* **Supplied data**
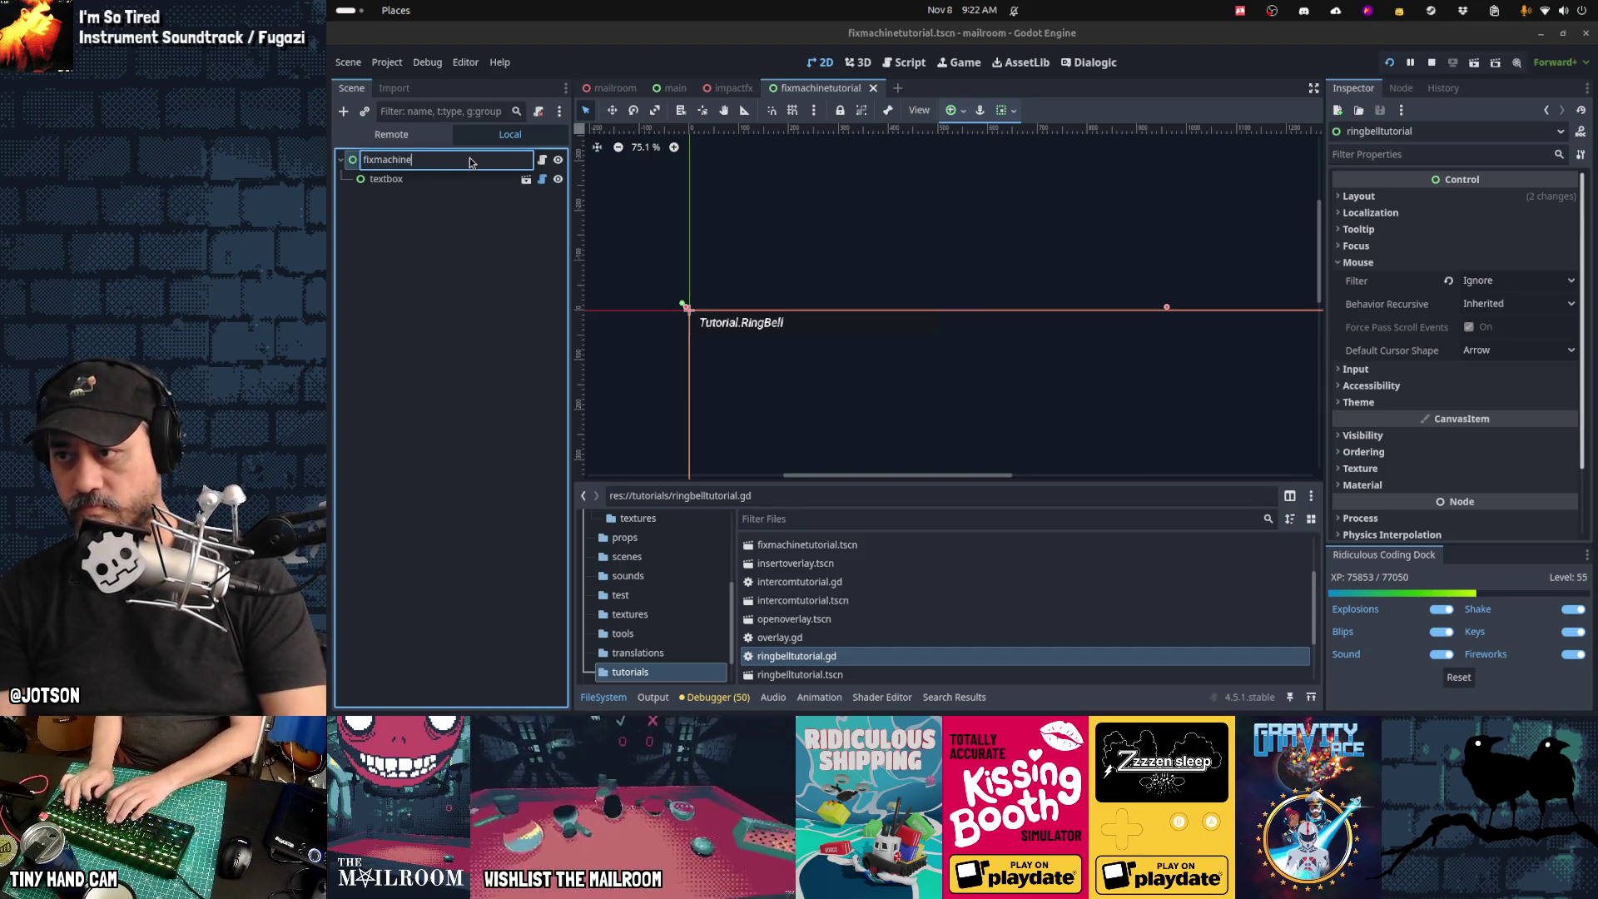
{"action": "type", "text": "tutorial"}
{"action": "key", "text": "Return"}
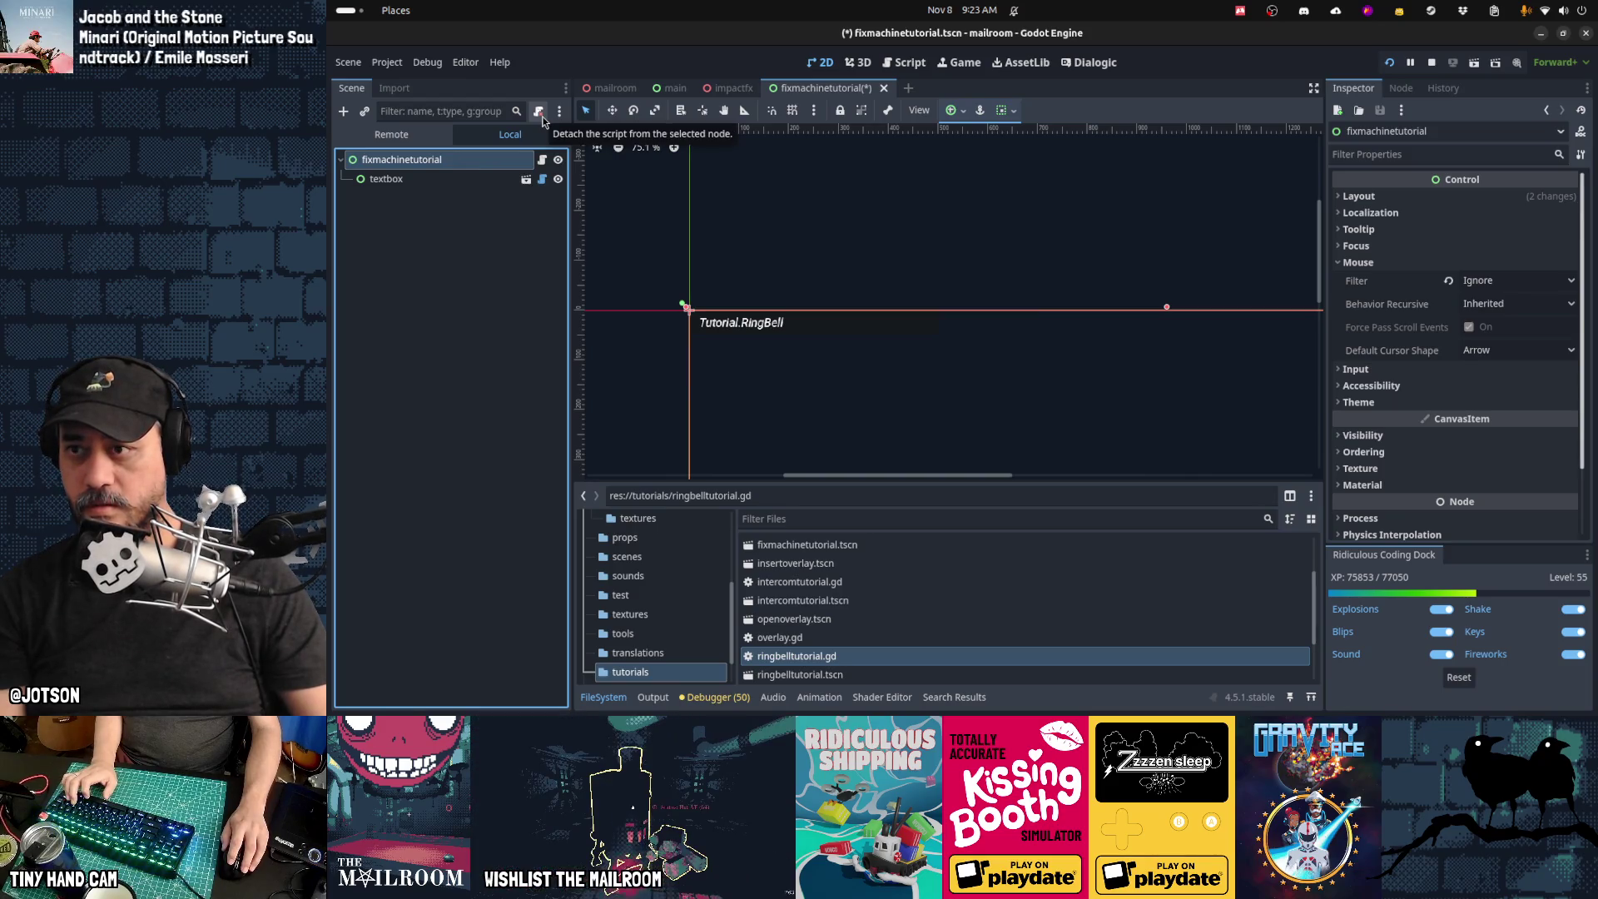
Step: Replace the root's ring bell script with a new fixmachinetutorial.gd script and save the scene
{"action": "key", "text": "F2"}
{"action": "scroll", "coordinate": [1456, 375], "scroll_direction": "down", "scroll_amount": 3}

* **Assigned task**
Reproduce each line of the records exactly and exclude any images.

* **Answer box**
{"action": "type", "text": "tutorial"}
{"action": "key", "text": "Return"}
Step: Replace the root's ring bell script with a new fixmachinetutorial.gd script and save the scene
{"action": "key", "text": "F2"}
{"action": "scroll", "coordinate": [1456, 375], "scroll_direction": "down", "scroll_amount": 3}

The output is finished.